Tuesday, July 6, 2010

The Dregs of Evolution

Humans are the only primate species that has a very long post-reproductive lifespan. In most primates, as in most animals and plants, an organism that has finished reproducing has nothing more to contribute to its offspring. But the extended human lifespan seems to be an evolutionary anomaly, and seems to require an evolutionary explanation.

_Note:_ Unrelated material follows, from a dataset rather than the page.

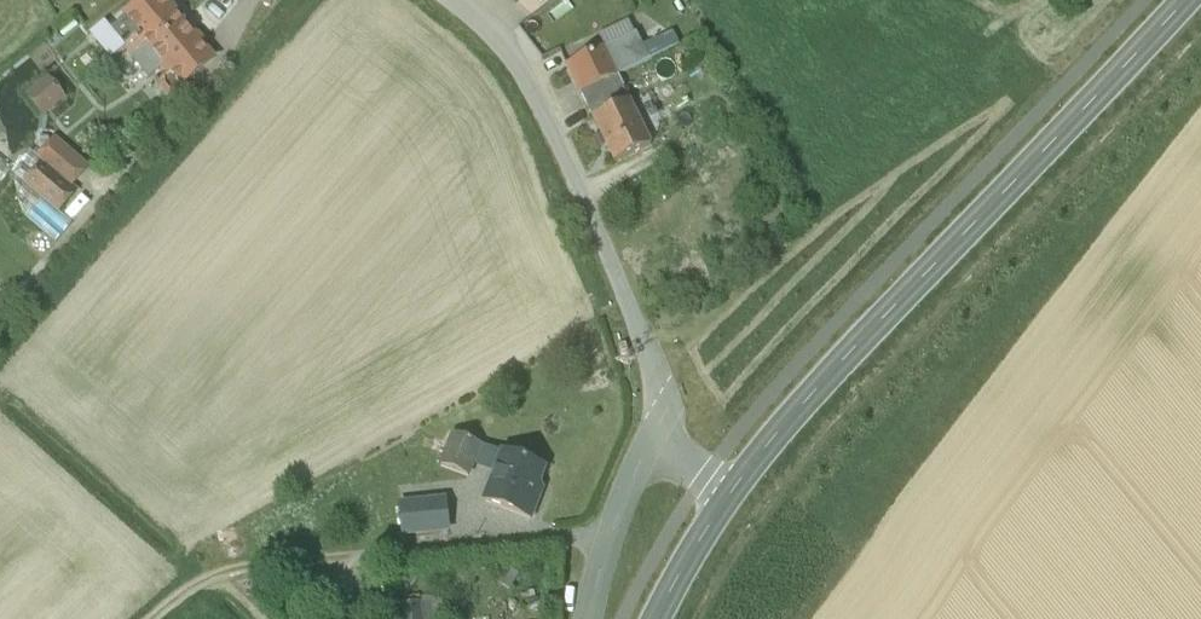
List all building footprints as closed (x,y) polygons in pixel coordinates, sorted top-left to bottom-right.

Enter the Grandmother Hypothesis. Grandmothers, though long past their reproductive age, could help to take care of grandchildren while the mothers and fathers searched and hunted for food. Furthermore, grandmothers were what science writer Natalie Angier called “Alexandrian libraries of preliterate cultures.” The brains of old people were filled with cultural lore that could be passed on to the next generation. Humans are weak but smart, and our adaptation to hostile environments (which is, in some way, nearly all of them) is principally cultural. According to the hypothesis, natural selection has favored old age in humans as a way of passing on a lifetime of memorized culture.

But there is a problem with this, according to evolutionary gerontologist (yes! there is such a thing!) Bruce Carnes. In primitive cultures, grandparents were only about 35 years old, and most people did not live past 40. The Grandmother Hypothesis is correct, but it does not explain the characteristics of humans past the age of 40.

The unfortunate conclusion, then, is that most of the characteristics of middle- and old-aged humans (which includes me) come from the breakdown of human physiology. Our bodies could live longer, if we lived more mildly, but natural selection has favored humans that lived hard and died young, though not as young as squirrels and birds. The mild mannered Paleolithic man might live a little longer but would probably leave fewer offspring. Natural selection has seldom had a chance to act, positively or negatively, upon 53-year-old men like me. We are just lucky that our physiological processes do not simply collapse at age 40. I, for one, am thankful for each day of life in which my body does not simply stop working.